┌──
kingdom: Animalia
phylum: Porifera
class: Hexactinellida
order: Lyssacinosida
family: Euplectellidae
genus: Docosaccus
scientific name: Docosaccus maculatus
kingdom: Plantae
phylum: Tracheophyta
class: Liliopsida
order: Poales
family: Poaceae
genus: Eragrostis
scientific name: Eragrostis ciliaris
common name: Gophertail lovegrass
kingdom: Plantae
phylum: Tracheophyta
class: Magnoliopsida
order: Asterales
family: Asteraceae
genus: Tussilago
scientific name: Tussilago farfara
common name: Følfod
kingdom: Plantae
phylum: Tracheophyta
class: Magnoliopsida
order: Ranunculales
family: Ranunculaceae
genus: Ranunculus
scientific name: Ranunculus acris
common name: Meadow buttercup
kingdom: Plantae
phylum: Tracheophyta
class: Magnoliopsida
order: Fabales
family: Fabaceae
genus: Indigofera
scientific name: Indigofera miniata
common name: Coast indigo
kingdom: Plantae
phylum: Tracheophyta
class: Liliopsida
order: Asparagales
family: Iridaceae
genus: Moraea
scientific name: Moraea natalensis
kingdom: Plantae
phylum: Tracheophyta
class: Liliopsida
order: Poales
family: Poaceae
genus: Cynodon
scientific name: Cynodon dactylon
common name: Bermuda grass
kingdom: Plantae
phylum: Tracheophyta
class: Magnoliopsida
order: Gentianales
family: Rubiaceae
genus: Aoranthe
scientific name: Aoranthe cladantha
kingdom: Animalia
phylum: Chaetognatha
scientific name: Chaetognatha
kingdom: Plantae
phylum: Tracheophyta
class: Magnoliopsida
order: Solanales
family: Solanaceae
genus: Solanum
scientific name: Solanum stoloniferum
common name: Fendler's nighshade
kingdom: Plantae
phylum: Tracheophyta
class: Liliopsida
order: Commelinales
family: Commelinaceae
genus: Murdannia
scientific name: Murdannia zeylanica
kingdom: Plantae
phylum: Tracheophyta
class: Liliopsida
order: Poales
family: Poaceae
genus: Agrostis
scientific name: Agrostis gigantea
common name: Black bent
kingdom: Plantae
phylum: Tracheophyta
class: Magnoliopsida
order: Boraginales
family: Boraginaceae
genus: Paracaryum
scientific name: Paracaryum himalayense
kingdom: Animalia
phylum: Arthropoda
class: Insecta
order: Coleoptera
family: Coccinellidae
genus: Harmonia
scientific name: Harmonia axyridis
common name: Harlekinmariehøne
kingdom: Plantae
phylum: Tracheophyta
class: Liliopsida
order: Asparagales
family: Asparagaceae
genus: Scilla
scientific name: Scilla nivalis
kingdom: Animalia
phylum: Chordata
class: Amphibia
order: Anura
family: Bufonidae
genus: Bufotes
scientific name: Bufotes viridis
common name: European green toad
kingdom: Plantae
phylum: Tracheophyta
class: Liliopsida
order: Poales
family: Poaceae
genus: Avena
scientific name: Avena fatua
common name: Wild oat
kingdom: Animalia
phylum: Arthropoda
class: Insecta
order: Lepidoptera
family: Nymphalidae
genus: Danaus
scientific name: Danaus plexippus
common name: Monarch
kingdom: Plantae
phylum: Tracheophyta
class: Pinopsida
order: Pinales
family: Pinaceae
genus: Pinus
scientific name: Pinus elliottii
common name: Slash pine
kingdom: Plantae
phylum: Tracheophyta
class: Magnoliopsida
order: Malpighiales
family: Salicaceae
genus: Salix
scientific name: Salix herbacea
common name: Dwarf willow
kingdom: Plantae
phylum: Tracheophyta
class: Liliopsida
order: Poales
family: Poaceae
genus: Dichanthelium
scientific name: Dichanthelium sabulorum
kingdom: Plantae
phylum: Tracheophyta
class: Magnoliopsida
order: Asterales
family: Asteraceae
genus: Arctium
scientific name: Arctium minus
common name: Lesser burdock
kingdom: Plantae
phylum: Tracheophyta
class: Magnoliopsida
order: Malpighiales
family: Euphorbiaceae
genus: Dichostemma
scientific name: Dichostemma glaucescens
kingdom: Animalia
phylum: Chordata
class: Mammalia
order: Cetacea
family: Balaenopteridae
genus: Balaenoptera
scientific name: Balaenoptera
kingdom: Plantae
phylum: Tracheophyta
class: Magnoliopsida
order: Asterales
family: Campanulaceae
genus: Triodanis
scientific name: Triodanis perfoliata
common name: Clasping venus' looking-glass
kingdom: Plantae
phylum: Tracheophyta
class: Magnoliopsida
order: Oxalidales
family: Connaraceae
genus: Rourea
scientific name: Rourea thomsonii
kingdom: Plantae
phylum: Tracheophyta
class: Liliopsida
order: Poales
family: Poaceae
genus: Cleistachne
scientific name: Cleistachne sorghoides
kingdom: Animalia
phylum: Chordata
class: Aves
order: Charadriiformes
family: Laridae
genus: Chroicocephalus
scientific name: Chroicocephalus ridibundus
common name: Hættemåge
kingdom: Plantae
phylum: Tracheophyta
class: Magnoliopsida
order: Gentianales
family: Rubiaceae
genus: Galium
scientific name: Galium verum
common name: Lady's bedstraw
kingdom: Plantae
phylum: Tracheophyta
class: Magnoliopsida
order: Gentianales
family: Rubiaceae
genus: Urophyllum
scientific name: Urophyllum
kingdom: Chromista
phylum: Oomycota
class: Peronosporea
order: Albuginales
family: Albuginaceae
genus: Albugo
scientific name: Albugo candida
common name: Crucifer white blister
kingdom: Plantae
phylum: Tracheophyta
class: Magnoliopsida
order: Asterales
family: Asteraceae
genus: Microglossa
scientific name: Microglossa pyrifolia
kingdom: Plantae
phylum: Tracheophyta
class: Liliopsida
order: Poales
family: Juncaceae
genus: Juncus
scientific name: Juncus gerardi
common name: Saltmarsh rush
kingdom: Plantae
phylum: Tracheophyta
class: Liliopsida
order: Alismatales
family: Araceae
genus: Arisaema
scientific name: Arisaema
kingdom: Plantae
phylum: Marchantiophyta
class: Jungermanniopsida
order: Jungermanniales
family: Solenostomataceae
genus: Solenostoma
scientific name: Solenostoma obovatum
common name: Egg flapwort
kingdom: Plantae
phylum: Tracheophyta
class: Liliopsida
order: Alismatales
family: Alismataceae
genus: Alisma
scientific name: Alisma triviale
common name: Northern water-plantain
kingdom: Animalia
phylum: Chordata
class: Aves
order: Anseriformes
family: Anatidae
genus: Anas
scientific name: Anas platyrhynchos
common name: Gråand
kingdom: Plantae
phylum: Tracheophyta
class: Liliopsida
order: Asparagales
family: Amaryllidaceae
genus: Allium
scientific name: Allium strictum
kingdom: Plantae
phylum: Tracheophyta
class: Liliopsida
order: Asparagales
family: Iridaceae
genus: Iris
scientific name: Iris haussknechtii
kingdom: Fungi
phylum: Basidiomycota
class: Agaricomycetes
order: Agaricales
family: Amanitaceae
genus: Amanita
└──
Stated task: Rewrite every line of the rows above as one numbered list, leaving out any blank lines.

Worked solution:
1. kingdom: Animalia
2. phylum: Porifera
3. class: Hexactinellida
4. order: Lyssacinosida
5. family: Euplectellidae
6. genus: Docosaccus
7. scientific name: Docosaccus maculatus
8. kingdom: Plantae
9. phylum: Tracheophyta
10. class: Liliopsida
11. order: Poales
12. family: Poaceae
13. genus: Eragrostis
14. scientific name: Eragrostis ciliaris
15. common name: Gophertail lovegrass
16. kingdom: Plantae
17. phylum: Tracheophyta
18. class: Magnoliopsida
19. order: Asterales
20. family: Asteraceae
21. genus: Tussilago
22. scientific name: Tussilago farfara
23. common name: Følfod
24. kingdom: Plantae
25. phylum: Tracheophyta
26. class: Magnoliopsida
27. order: Ranunculales
28. family: Ranunculaceae
29. genus: Ranunculus
30. scientific name: Ranunculus acris
31. common name: Meadow buttercup
32. kingdom: Plantae
33. phylum: Tracheophyta
34. class: Magnoliopsida
35. order: Fabales
36. family: Fabaceae
37. genus: Indigofera
38. scientific name: Indigofera miniata
39. common name: Coast indigo
40. kingdom: Plantae
41. phylum: Tracheophyta
42. class: Liliopsida
43. order: Asparagales
44. family: Iridaceae
45. genus: Moraea
46. scientific name: Moraea natalensis
47. kingdom: Plantae
48. phylum: Tracheophyta
49. class: Liliopsida
50. order: Poales
51. family: Poaceae
52. genus: Cynodon
53. scientific name: Cynodon dactylon
54. common name: Bermuda grass
55. kingdom: Plantae
56. phylum: Tracheophyta
57. class: Magnoliopsida
58. order: Gentianales
59. family: Rubiaceae
60. genus: Aoranthe
61. scientific name: Aoranthe cladantha
62. kingdom: Animalia
63. phylum: Chaetognatha
64. scientific name: Chaetognatha
65. kingdom: Plantae
66. phylum: Tracheophyta
67. class: Magnoliopsida
68. order: Solanales
69. family: Solanaceae
70. genus: Solanum
71. scientific name: Solanum stoloniferum
72. common name: Fendler's nighshade
73. kingdom: Plantae
74. phylum: Tracheophyta
75. class: Liliopsida
76. order: Commelinales
77. family: Commelinaceae
78. genus: Murdannia
79. scientific name: Murdannia zeylanica
80. kingdom: Plantae
81. phylum: Tracheophyta
82. class: Liliopsida
83. order: Poales
84. family: Poaceae
85. genus: Agrostis
86. scientific name: Agrostis gigantea
87. common name: Black bent
88. kingdom: Plantae
89. phylum: Tracheophyta
90. class: Magnoliopsida
91. order: Boraginales
92. family: Boraginaceae
93. genus: Paracaryum
94. scientific name: Paracaryum himalayense
95. kingdom: Animalia
96. phylum: Arthropoda
97. class: Insecta
98. order: Coleoptera
99. family: Coccinellidae
100. genus: Harmonia
101. scientific name: Harmonia axyridis
102. common name: Harlekinmariehøne
103. kingdom: Plantae
104. phylum: Tracheophyta
105. class: Liliopsida
106. order: Asparagales
107. family: Asparagaceae
108. genus: Scilla
109. scientific name: Scilla nivalis
110. kingdom: Animalia
111. phylum: Chordata
112. class: Amphibia
113. order: Anura
114. family: Bufonidae
115. genus: Bufotes
116. scientific name: Bufotes viridis
117. common name: European green toad
118. kingdom: Plantae
119. phylum: Tracheophyta
120. class: Liliopsida
121. order: Poales
122. family: Poaceae
123. genus: Avena
124. scientific name: Avena fatua
125. common name: Wild oat
126. kingdom: Animalia
127. phylum: Arthropoda
128. class: Insecta
129. order: Lepidoptera
130. family: Nymphalidae
131. genus: Danaus
132. scientific name: Danaus plexippus
133. common name: Monarch
134. kingdom: Plantae
135. phylum: Tracheophyta
136. class: Pinopsida
137. order: Pinales
138. family: Pinaceae
139. genus: Pinus
140. scientific name: Pinus elliottii
141. common name: Slash pine
142. kingdom: Plantae
143. phylum: Tracheophyta
144. class: Magnoliopsida
145. order: Malpighiales
146. family: Salicaceae
147. genus: Salix
148. scientific name: Salix herbacea
149. common name: Dwarf willow
150. kingdom: Plantae
151. phylum: Tracheophyta
152. class: Liliopsida
153. order: Poales
154. family: Poaceae
155. genus: Dichanthelium
156. scientific name: Dichanthelium sabulorum
157. kingdom: Plantae
158. phylum: Tracheophyta
159. class: Magnoliopsida
160. order: Asterales
161. family: Asteraceae
162. genus: Arctium
163. scientific name: Arctium minus
164. common name: Lesser burdock
165. kingdom: Plantae
166. phylum: Tracheophyta
167. class: Magnoliopsida
168. order: Malpighiales
169. family: Euphorbiaceae
170. genus: Dichostemma
171. scientific name: Dichostemma glaucescens
172. kingdom: Animalia
173. phylum: Chordata
174. class: Mammalia
175. order: Cetacea
176. family: Balaenopteridae
177. genus: Balaenoptera
178. scientific name: Balaenoptera
179. kingdom: Plantae
180. phylum: Tracheophyta
181. class: Magnoliopsida
182. order: Asterales
183. family: Campanulaceae
184. genus: Triodanis
185. scientific name: Triodanis perfoliata
186. common name: Clasping venus' looking-glass
187. kingdom: Plantae
188. phylum: Tracheophyta
189. class: Magnoliopsida
190. order: Oxalidales
191. family: Connaraceae
192. genus: Rourea
193. scientific name: Rourea thomsonii
194. kingdom: Plantae
195. phylum: Tracheophyta
196. class: Liliopsida
197. order: Poales
198. family: Poaceae
199. genus: Cleistachne
200. scientific name: Cleistachne sorghoides
201. kingdom: Animalia
202. phylum: Chordata
203. class: Aves
204. order: Charadriiformes
205. family: Laridae
206. genus: Chroicocephalus
207. scientific name: Chroicocephalus ridibundus
208. common name: Hættemåge
209. kingdom: Plantae
210. phylum: Tracheophyta
211. class: Magnoliopsida
212. order: Gentianales
213. family: Rubiaceae
214. genus: Galium
215. scientific name: Galium verum
216. common name: Lady's bedstraw
217. kingdom: Plantae
218. phylum: Tracheophyta
219. class: Magnoliopsida
220. order: Gentianales
221. family: Rubiaceae
222. genus: Urophyllum
223. scientific name: Urophyllum
224. kingdom: Chromista
225. phylum: Oomycota
226. class: Peronosporea
227. order: Albuginales
228. family: Albuginaceae
229. genus: Albugo
230. scientific name: Albugo candida
231. common name: Crucifer white blister
232. kingdom: Plantae
233. phylum: Tracheophyta
234. class: Magnoliopsida
235. order: Asterales
236. family: Asteraceae
237. genus: Microglossa
238. scientific name: Microglossa pyrifolia
239. kingdom: Plantae
240. phylum: Tracheophyta
241. class: Liliopsida
242. order: Poales
243. family: Juncaceae
244. genus: Juncus
245. scientific name: Juncus gerardi
246. common name: Saltmarsh rush
247. kingdom: Plantae
248. phylum: Tracheophyta
249. class: Liliopsida
250. order: Alismatales
251. family: Araceae
252. genus: Arisaema
253. scientific name: Arisaema
254. kingdom: Plantae
255. phylum: Marchantiophyta
256. class: Jungermanniopsida
257. order: Jungermanniales
258. family: Solenostomataceae
259. genus: Solenostoma
260. scientific name: Solenostoma obovatum
261. common name: Egg flapwort
262. kingdom: Plantae
263. phylum: Tracheophyta
264. class: Liliopsida
265. order: Alismatales
266. family: Alismataceae
267. genus: Alisma
268. scientific name: Alisma triviale
269. common name: Northern water-plantain
270. kingdom: Animalia
271. phylum: Chordata
272. class: Aves
273. order: Anseriformes
274. family: Anatidae
275. genus: Anas
276. scientific name: Anas platyrhynchos
277. common name: Gråand
278. kingdom: Plantae
279. phylum: Tracheophyta
280. class: Liliopsida
281. order: Asparagales
282. family: Amaryllidaceae
283. genus: Allium
284. scientific name: Allium strictum
285. kingdom: Plantae
286. phylum: Tracheophyta
287. class: Liliopsida
288. order: Asparagales
289. family: Iridaceae
290. genus: Iris
291. scientific name: Iris haussknechtii
292. kingdom: Fungi
293. phylum: Basidiomycota
294. class: Agaricomycetes
295. order: Agaricales
296. family: Amanitaceae
297. genus: Amanita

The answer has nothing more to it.